==== Document section ====
[time-nuts] LTE-Lite module

Bob Camp kb8tq at n1k.org
Sat Oct 18 13:43:15 EDT 2014


Hi

For a lab reference, “clean” is a relative term. Most (as in every one I’ve ever seen) instruments expect a dirty signal on the reference input. They phase lock an internal oscillator to clean it up. Past some (unfortunately variable) offset, the reference signal has no impact on the instrument at all. In most cases, that offset is below 50 Hz in order to reject power line induced spurs on the reference signal. Yes, phase noise inside 10 or 20 Hz may matter. ADEV at 1 sec and longer is probably a better thing to look at. 

How good does it need to be? Most counters are quite happy with an ADEV at the 1x10^-11 level at 1 second. VNA’s and spectrum analyzers will be happy with something even less stable. Synthesizers will (ultimately) pass along what ever is on the reference to the output. Your specific test application will dictate if a 1x10^-12 wander at 100,000 seconds on your synthesizer is important or not. 

Bob

> On Oct 18, 2014, at 9:34 AM, Dr. David Kirkby (Kirkby Microwave Ltd) <drkirkby at kirkbymicrowave.co.uk> wrote:
> 
> On 17 Oct 2014 19:33, "S. Jackson via time-nuts" <time-nuts at febo.com> wrote:
>> 
>> 
>> Hello Jim,
>> let me answer through Time Nuts as this may interest  other parties as
>> well.
>> Yes, using a fast flip flop to generate 10MHz out of  the 20MHz TCXO 3.0V
>> CMOS output from the LTE-Lite module will preserve the phase  noise
> (actually
>> improve it by up to 6dB due to the 20log(n/m) noise improvement)
> 
> Hi Said,
> 
> I am only looking for a good clean 10 MHz reference for my lab to feed into
> instruments like my SA, VNA, signal generator etc. Would I be right in
> concluding the best way to achieve this is to use the 20 MHz version and
> the simple divide by 2 that you showed?
> 
> I was going to place an order for the 10 MHz version, despite the long lead
> time, but if I understand you correctly I would get better performance in
> less time by going for the 20 MHz version and a ÷2.
==== Extracted information ====
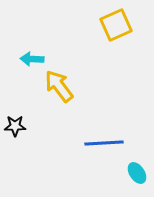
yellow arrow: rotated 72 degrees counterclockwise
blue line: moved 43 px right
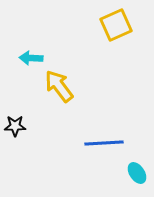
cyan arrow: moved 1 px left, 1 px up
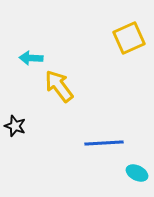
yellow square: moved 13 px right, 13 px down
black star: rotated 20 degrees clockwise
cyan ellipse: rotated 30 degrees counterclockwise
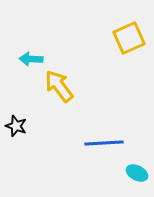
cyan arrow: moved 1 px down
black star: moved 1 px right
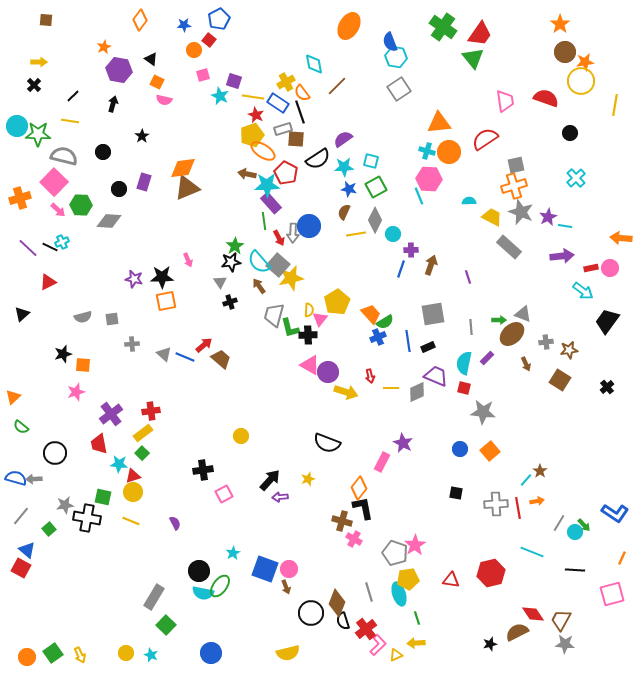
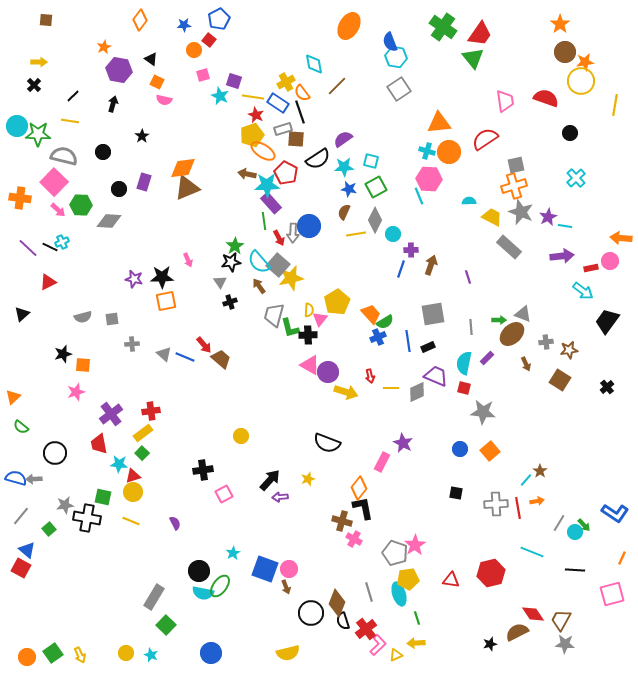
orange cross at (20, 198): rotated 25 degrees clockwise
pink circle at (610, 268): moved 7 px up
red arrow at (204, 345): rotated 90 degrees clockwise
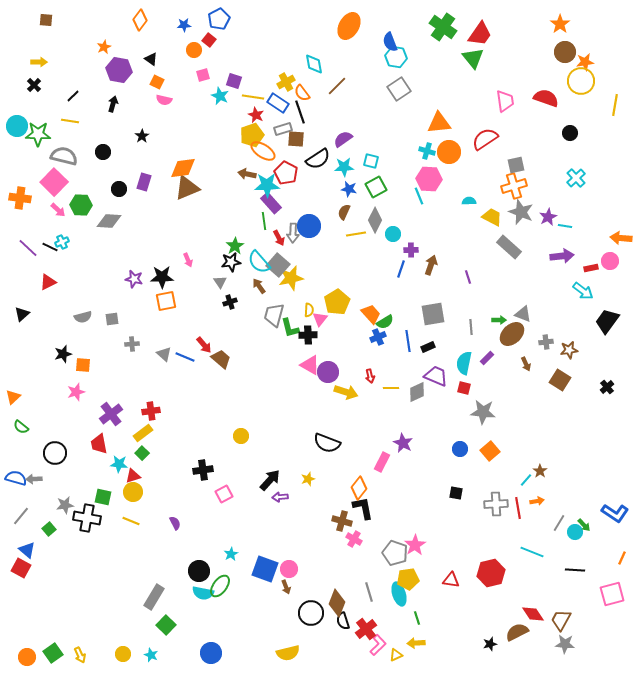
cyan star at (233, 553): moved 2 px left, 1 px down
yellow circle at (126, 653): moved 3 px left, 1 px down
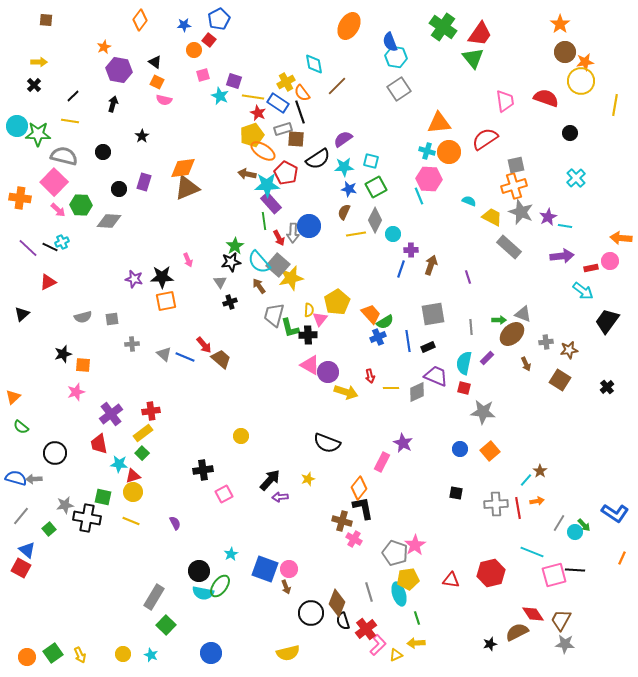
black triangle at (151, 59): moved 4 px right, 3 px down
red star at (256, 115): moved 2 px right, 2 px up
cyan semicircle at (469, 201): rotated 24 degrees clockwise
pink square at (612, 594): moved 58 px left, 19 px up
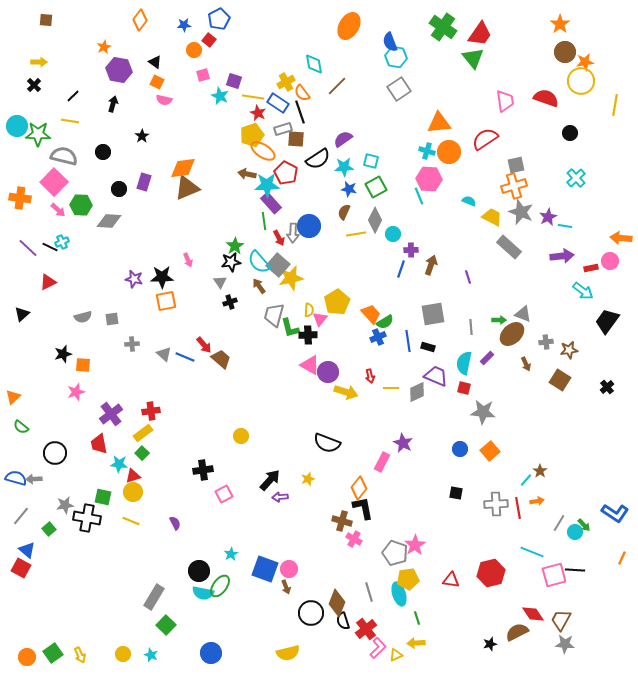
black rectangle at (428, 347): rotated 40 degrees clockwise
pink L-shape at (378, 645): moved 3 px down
====
## Problem to solve
Answer these questions about the LTE-Lite module message:
1. In most cases, the offset past which the reference signal has no impact lies below what frequency?
2. Most counters are quite happy with an ADEV at what level at 1 second?
3. Which version of the module was the writer going to order despite the long lead time?
The entries after the message are not needed here.

## Complete output
1. Below 50 Hz.
2. At the 1x10^-11 level.
3. The 10 MHz version.